Menariknya, terlepas dari statusnya sebagai sebuah game always-online, For Honor masih menawarkan mode single-player campaign dengan garis cerita yang jelas. Anda akan memerankan tiga faksi besar yang diusung di game ini – Knight, Vikings, dan Samurai dalam satu sekuens yang sudah ditentukan sebelumnya, dengan tokoh utama yang berbeda-beda namun dengan satu benang merah yang sama.
Maka yang Anda temukan adalah sebuah mode campaign dengan pendekatan layaknya misi-misi skirmish di game-game strategy klasik.
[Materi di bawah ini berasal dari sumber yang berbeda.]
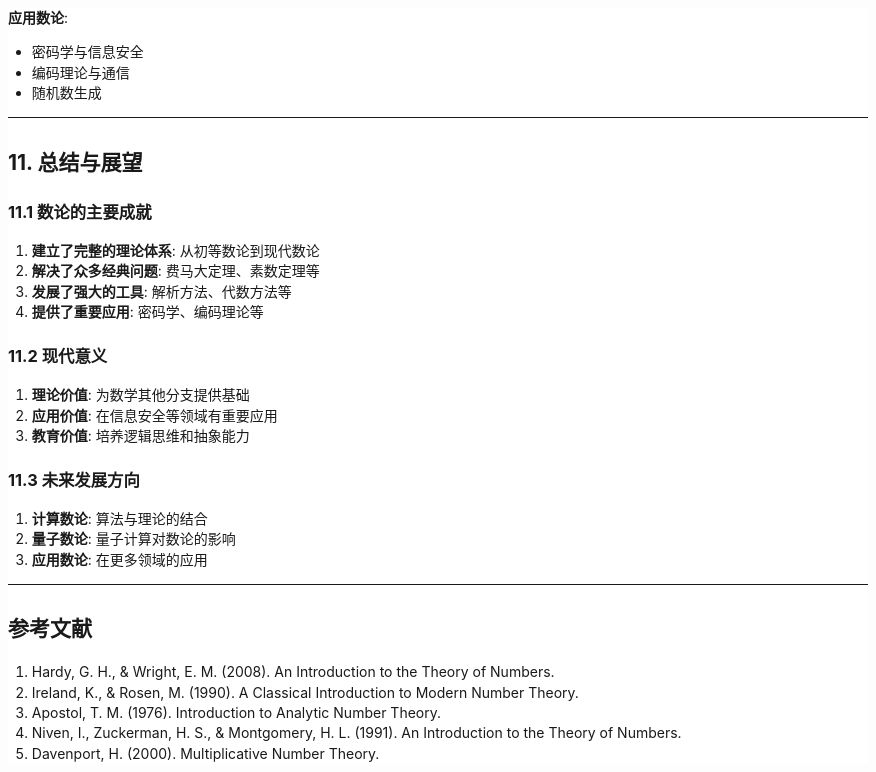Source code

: **应用数论**:
- 密码学与信息安全
- 编码理论与通信
- 随机数生成

---

## 11. 总结与展望

### 11.1 数论的主要成就

1. **建立了完整的理论体系**: 从初等数论到现代数论
2. **解决了众多经典问题**: 费马大定理、素数定理等
3. **发展了强大的工具**: 解析方法、代数方法等
4. **提供了重要应用**: 密码学、编码理论等

### 11.2 现代意义

1. **理论价值**: 为数学其他分支提供基础
2. **应用价值**: 在信息安全等领域有重要应用
3. **教育价值**: 培养逻辑思维和抽象能力

### 11.3 未来发展方向

1. **计算数论**: 算法与理论的结合
2. **量子数论**: 量子计算对数论的影响
3. **应用数论**: 在更多领域的应用

---

## 参考文献

1. Hardy, G. H., & Wright, E. M. (2008). An Introduction to the Theory of Numbers.
2. Ireland, K., & Rosen, M. (1990). A Classical Introduction to Modern Number Theory.
3. Apostol, T. M. (1976). Introduction to Analytic Number Theory.
4. Niven, I., Zuckerman, H. S., & Montgomery, H. L. (1991). An Introduction to the Theory of Numbers.
5. Davenport, H. (2000). Multiplicative Number Theory.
Bahwa Anda mendapatkan basis gameplay yang sama dengan mode multiplayer yang jadi kekuatannya utamanya. Ada cut-scene untuk menceritakan kisah yang hendak ditawarkan, pengenalan cukup banyak karakter dengan nama yang membingungkan, dan kemudian berakhir menjadi sesi gameplay yang melekat pada mode multiplayer-nya, namun kini dihiasi dengan AI.
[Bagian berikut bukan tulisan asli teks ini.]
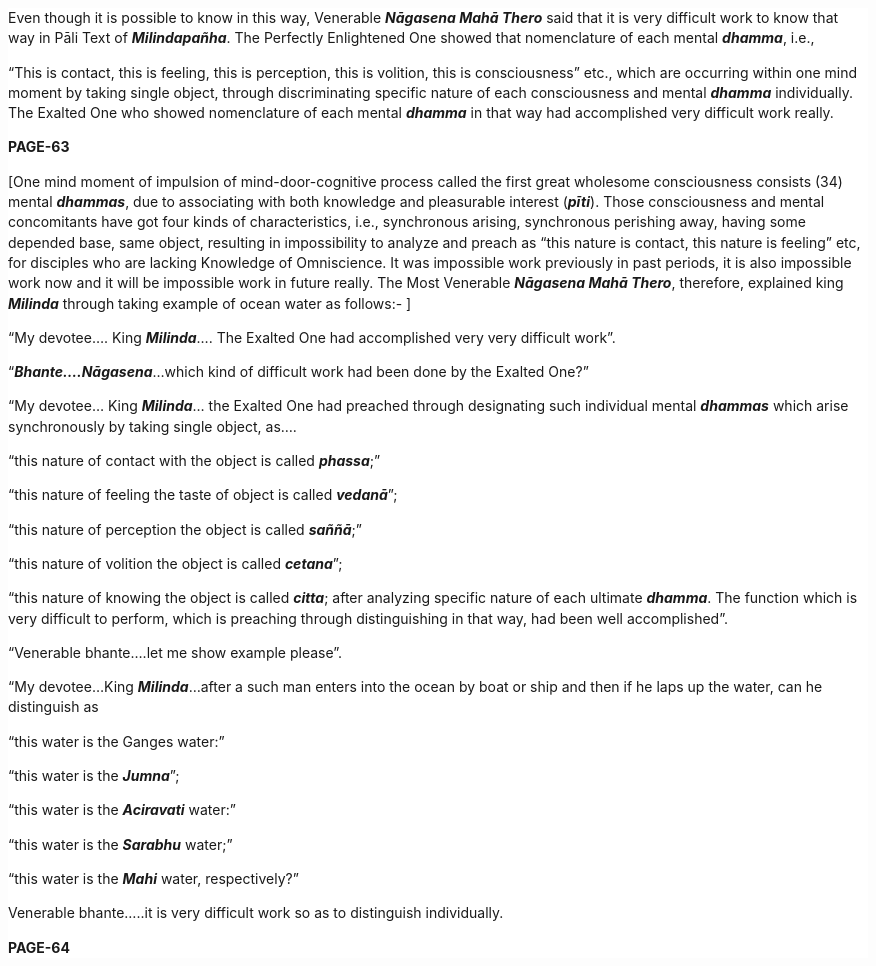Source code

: Even though it is possible to know in this way, Venerable ***Nāgasena Mahā Thero*** said  that  it  is  very  difficult  work  to  know  that  way  in  Pāli  Text  of ***Milindapañha***.  The Perfectly Enlightened One showed that nomenclature of each mental ***dhamma***, i.e., 

“This is contact, this is feeling, this is perception, this is volition, this is consciousness” etc., which are occurring within one mind moment by taking single object, through discriminating specific nature of each consciousness and mental ***dhamma*** individually. The Exalted One who  showed  nomenclature  of  each  mental  ***dhamma***  in  that  way  had  accomplished  very difficult work really. 

**PAGE-63** 

[One mind moment of impulsion of mind-door-cognitive process called the first great wholesome  consciousness  consists  (34)  mental  ***dhammas***,  due  to  associating  with  both knowledge and pleasurable interest (***pīti***). Those consciousness and mental concomitants have got  four  kinds  of  characteristics,  i.e.,  synchronous  arising,  synchronous  perishing  away, having some depended base, same object, resulting in impossibility to analyze and preach as “this nature is contact, this nature is feeling” etc, for disciples who are lacking Knowledge of Omniscience. It was impossible work previously in past periods, it is also impossible work now and it will be impossible work in future really. The Most Venerable ***Nāgasena Mahā Thero***, therefore, explained king ***Milinda*** through taking example of ocean water as follows:- ] 

“My  devotee….  King  ***Milinda***….  The  Exalted  One  had  accomplished  very  very difficult work”. 

“***Bhante….Nāgasena***…which kind of difficult work had been done by the Exalted One?” 

“My devotee… King ***Milinda***… the Exalted One had preached through designating such individual mental ***dhammas*** which arise synchronously by taking single object, as…. 

“this nature of contact with the object is called ***phassa***;”  

“this nature of feeling the taste of object is called ***vedanā***”; 

“this nature of perception the object is called ***saññā***;” 

“this nature of volition the object is called ***cetana***”; 

“this nature of knowing the object is called ***citta***; after analyzing specific nature of each ultimate ***dhamma***. The function which is very difficult to perform, which is preaching through distinguishing in that way, had been well accomplished”. 

“Venerable bhante….let me show example please”. 

“My devotee…King ***Milinda***…after a such man enters into the ocean by boat or ship and then if he laps up the water, can he distinguish as 

“this water is the Ganges water:” 

“this water is the ***Jumna***”; 

“this water is the ***Aciravati*** water:” 

“this water is the ***Sarabhu*** water;” 

“this water is the ***Mahi*** water, respectively?” 

Venerable bhante…..it is very difficult work so as to distinguish individually. 

**PAGE-64**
Cerita akan berfokus pada sosok ksatria dengan jubah hitam bernama Apollyon yang akan mengikat nasib ketiga faksi ini ke dalam satu takdir yang hendak ia capai. Misi sebagian besar dihiasi dengan ragam objektif yang berbeda satu sama lain, tetapi seringkali berakhir repetitif, mengingat bahwa sekuens permainan Anda akan terus sama. Anda akan berhadapan dengan prajurit biasa, membunuh pahlawan dari faksi lain yang lebih sulit ditundukkan, bergerak ke objektif selanjutnya, dan demikian seterusnya. Tingkat kesulitan meninggi seiring dengan semakin kuat dan banyaknya pahlawan faksi lain yang haus Anda lawan sekaligus.
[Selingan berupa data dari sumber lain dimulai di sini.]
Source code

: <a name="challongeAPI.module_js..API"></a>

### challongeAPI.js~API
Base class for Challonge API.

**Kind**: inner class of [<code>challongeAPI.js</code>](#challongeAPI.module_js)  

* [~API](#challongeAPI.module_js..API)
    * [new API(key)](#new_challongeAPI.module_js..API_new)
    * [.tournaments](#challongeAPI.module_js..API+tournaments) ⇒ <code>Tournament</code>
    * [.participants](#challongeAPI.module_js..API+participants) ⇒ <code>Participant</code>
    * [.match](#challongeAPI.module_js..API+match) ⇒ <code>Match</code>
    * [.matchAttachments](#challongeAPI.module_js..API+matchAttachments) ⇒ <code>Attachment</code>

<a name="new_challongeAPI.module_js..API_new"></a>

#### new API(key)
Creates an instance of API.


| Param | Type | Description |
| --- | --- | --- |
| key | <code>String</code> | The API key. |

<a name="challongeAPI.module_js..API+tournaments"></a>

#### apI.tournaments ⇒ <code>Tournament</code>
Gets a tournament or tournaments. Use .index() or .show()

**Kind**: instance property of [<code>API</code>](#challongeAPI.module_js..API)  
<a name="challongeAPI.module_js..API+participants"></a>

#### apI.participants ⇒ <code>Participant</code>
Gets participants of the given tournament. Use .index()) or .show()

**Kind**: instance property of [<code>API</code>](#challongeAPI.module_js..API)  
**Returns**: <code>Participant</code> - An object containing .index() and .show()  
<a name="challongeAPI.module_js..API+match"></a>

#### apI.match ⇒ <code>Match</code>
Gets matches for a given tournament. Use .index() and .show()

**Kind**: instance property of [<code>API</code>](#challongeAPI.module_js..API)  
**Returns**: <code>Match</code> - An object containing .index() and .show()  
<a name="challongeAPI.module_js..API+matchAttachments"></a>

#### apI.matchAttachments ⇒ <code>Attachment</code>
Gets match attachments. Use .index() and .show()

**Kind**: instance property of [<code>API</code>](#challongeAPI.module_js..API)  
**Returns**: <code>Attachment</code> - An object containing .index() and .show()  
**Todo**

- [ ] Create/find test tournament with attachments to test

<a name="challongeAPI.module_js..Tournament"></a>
Sejujurnya, kami sendiri tak bisa dibilang menikmati mode campaign For Honor ini sendiri. Dengan beragam jenis pahlawan yang bisa Anda cicipi ketika menjalankan cerita faksi tertentu, ia justru terasa seperti sebuah mode tutorial spesifik untuk hero, namun kini dibumbuhi dengan elemen cerita di dalamnya. Memang ada rasa penasaran soal siapa sebenarnya sosok di balik topeng Apollyon yang dengan jelas, berbicara dengan suara wanita ini. Namun konten gameplay yang repetitif membuat kami angkat tangan dan berakhir tak menyelesaikannya.

Lantas, siapa sebenarnya Apollyon? Bagaimana cara mereka meracik cerita untuk tiga faksi dengan kebudayaan yang berbeda ini? Hero apa saja yang bisa Anda cicipi di sini? Semua jawaban tersebut bisa Anda dapatkan dengan memainkan For Honor ini.